Court name
Supreme Court of Zimbabwe
Case number
SC 49 of 2014
Civil Appeal SC 32 of 2013

Wyk v Tarcon (Pvt) Ltd (SC 49 of 2014, Civil Appeal SC 32 of 2013) [2014] ZWSC 49 (09 July 2014);

Law report citations
Media neutral citation
[2014] ZWSC 49
Patel JA

Judgment No SC 49/14

Civil Appeal No SC 32/13











HARARE, 5 NOVEMBER, 2013 & JULY 10, 2014



N. Madya, for the appellant

R. Chingwena, for the respondent



            PATEL JA:               This is an appeal from the decision of the High Court granting absolution from the instance in respect of the appellant’s claim. The claim was for US$62,707.12 as the balance owing to him from 2002 to 2008 for unpaid salaries and allowances and charges for the hire of his truck. The respondent denied that there had been any agreed reconciliation with the appellant for the sums claimed. The respondent also averred that the appellant was not employed by it but by another entity, Tarcon Limitada, which was based in Mozambique.

### Recorded data
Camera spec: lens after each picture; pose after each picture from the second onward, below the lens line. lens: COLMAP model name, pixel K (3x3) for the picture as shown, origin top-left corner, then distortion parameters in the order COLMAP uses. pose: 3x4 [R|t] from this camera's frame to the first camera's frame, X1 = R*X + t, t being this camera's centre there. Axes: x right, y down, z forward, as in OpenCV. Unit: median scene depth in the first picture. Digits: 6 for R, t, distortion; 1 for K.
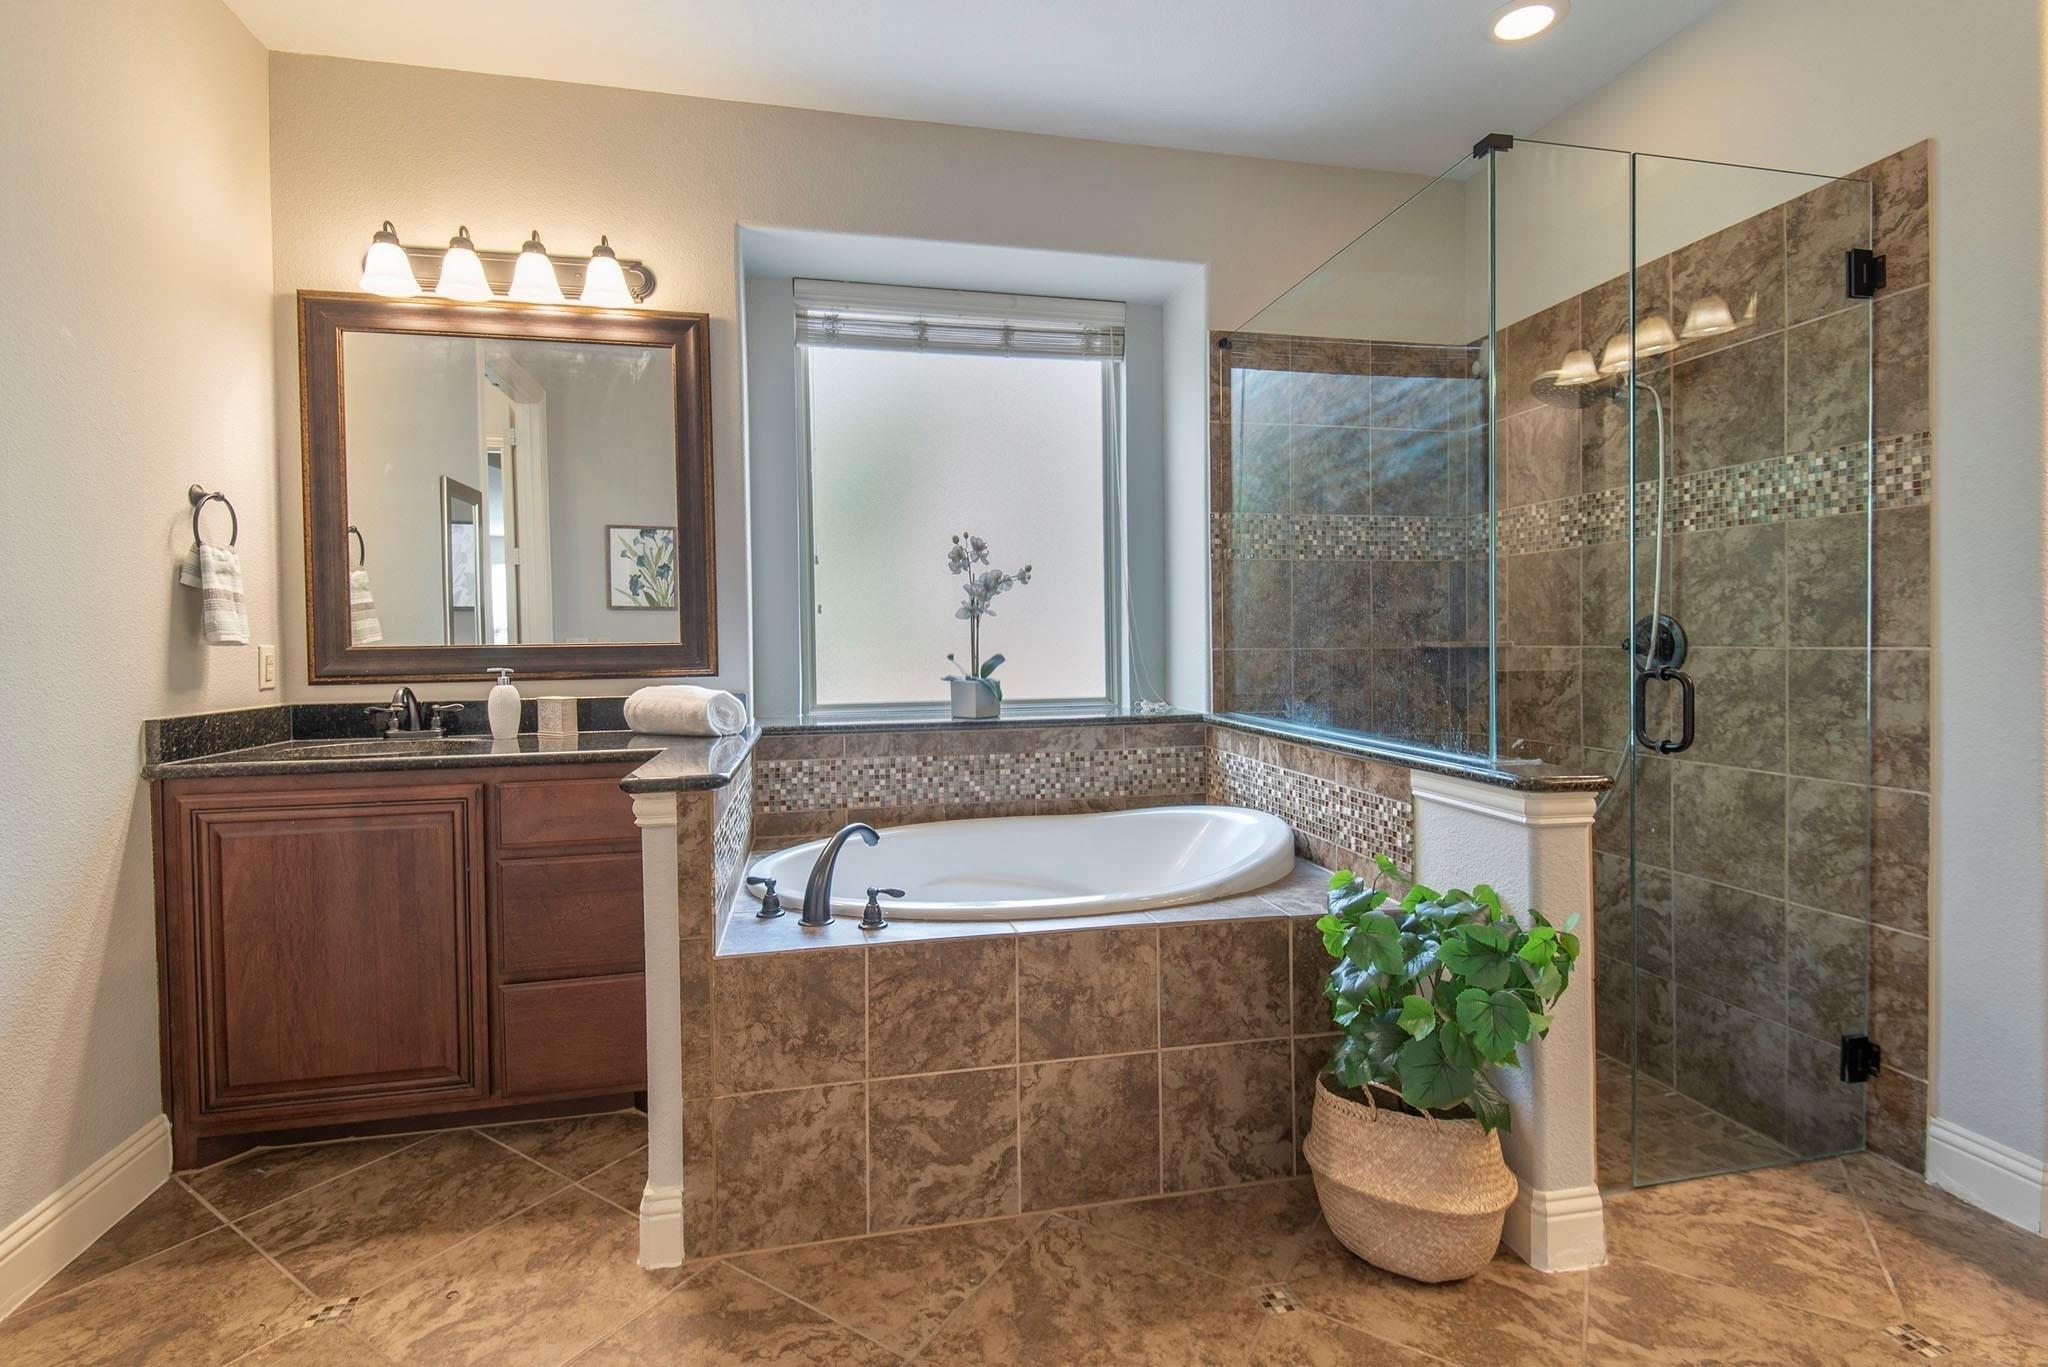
lens RADIAL K [[969.7, 0, 1022.2], [0, 969.7, 665.4], [0, 0, 1]] dist [0.032833, -0.023431]
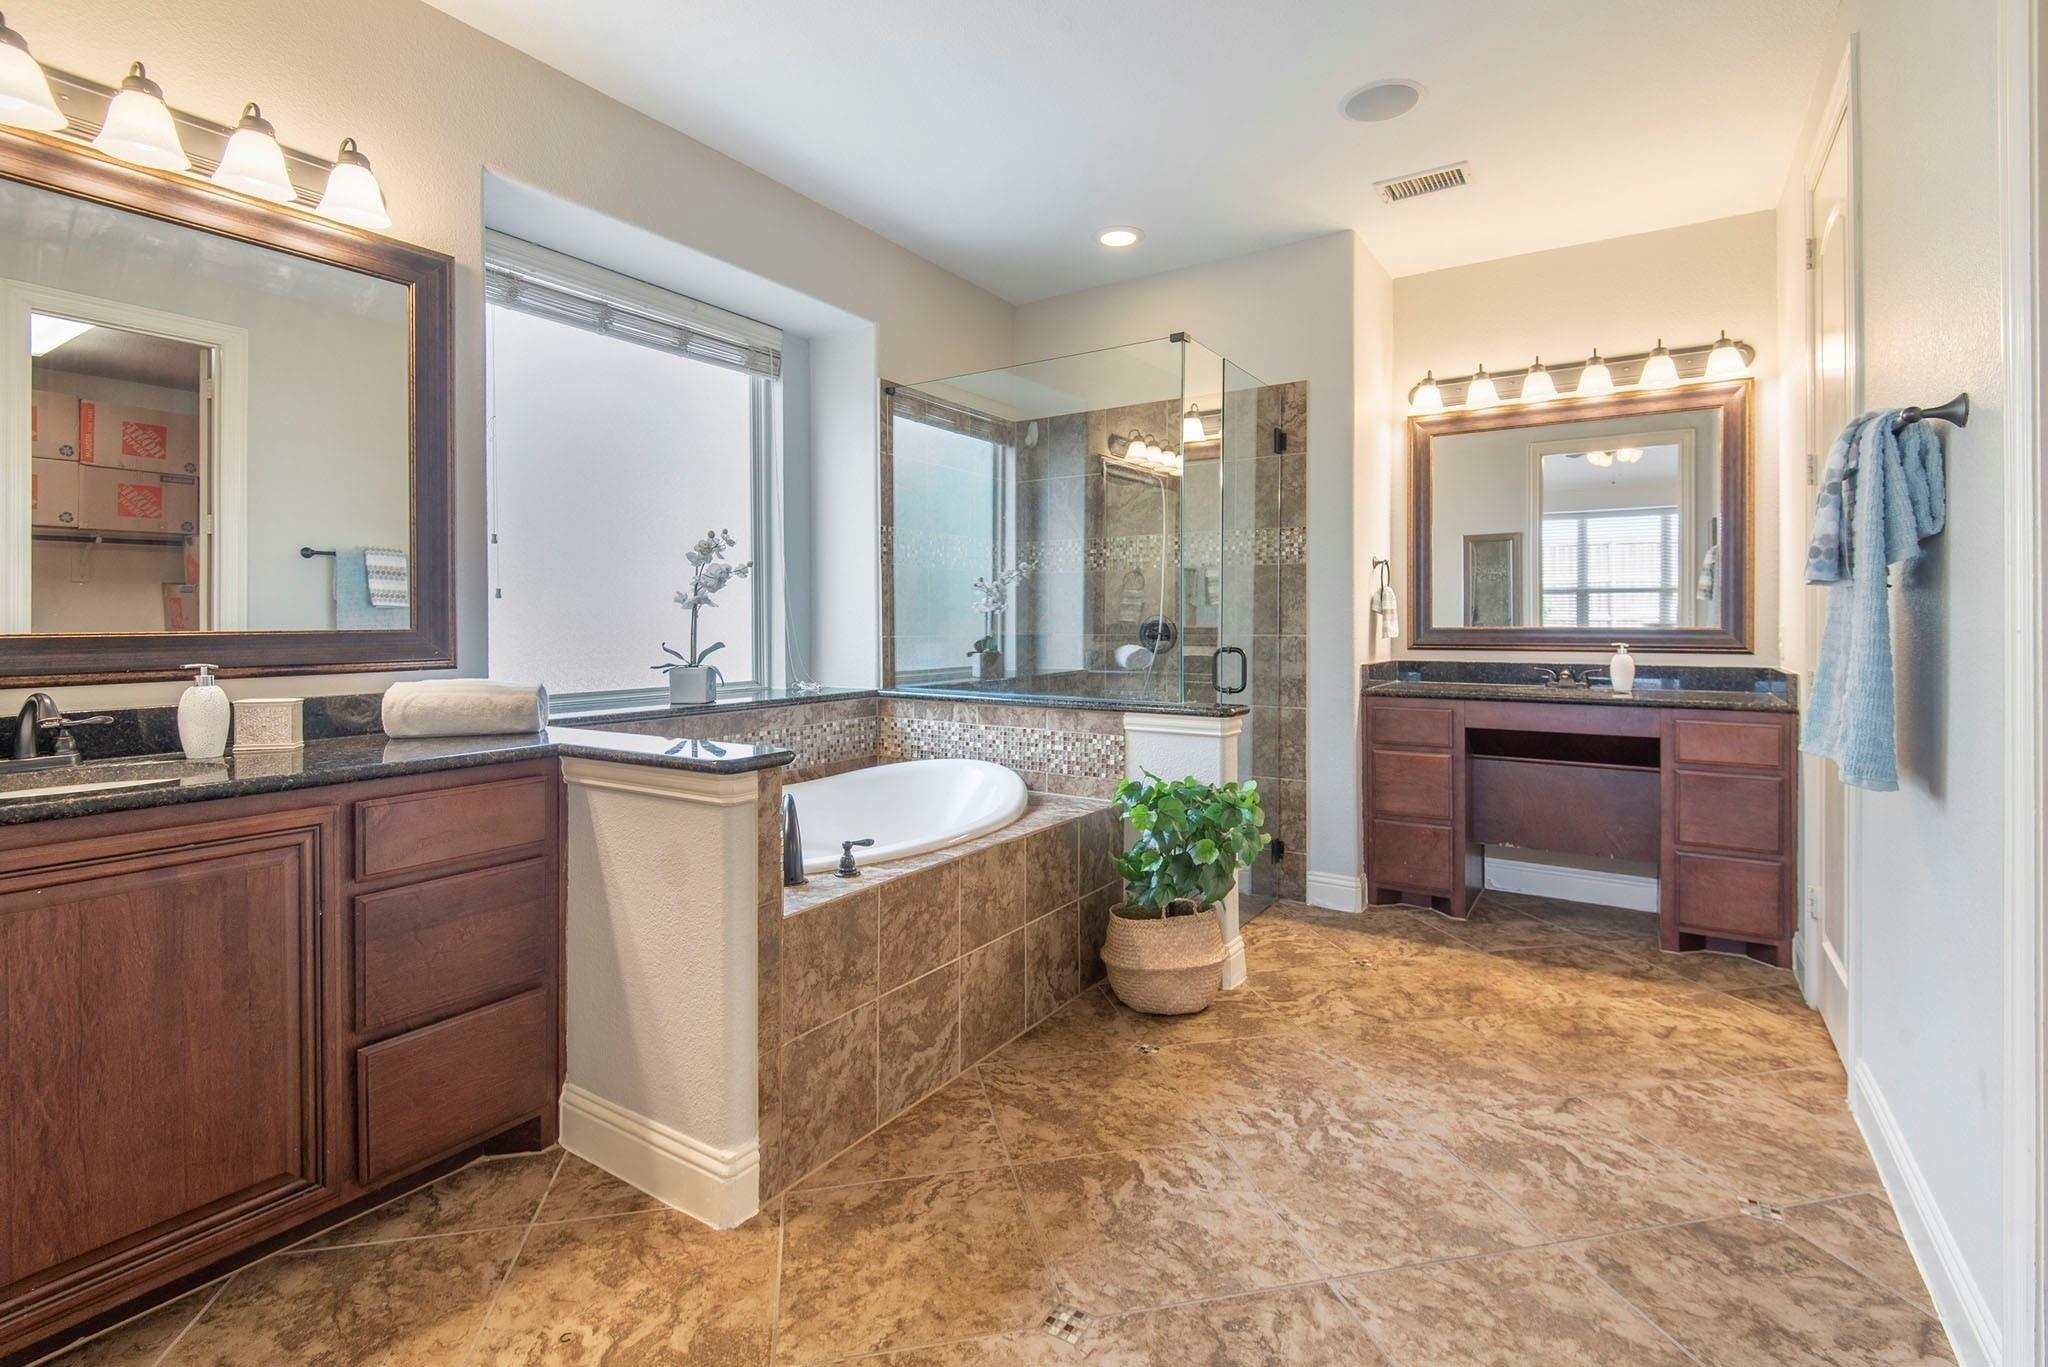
lens RADIAL K [[932.3, 0, 1029.0], [0, 932.3, 646.3], [0, 0, 1]] dist [0.020779, -0.010014]
pose [[0.706442, -0.008704, 0.707717, -0.788122], [0.014808, 0.999887, -0.002484, 0.001433], [-0.707616, 0.012235, 0.706491, 0.053155]]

### Assigned task
List every complete calendar date (day, month and year) that appears in the Zimbabwe Supreme Court judgment.

### Task solution
09 July 2014
5 November 2013
July 10, 2014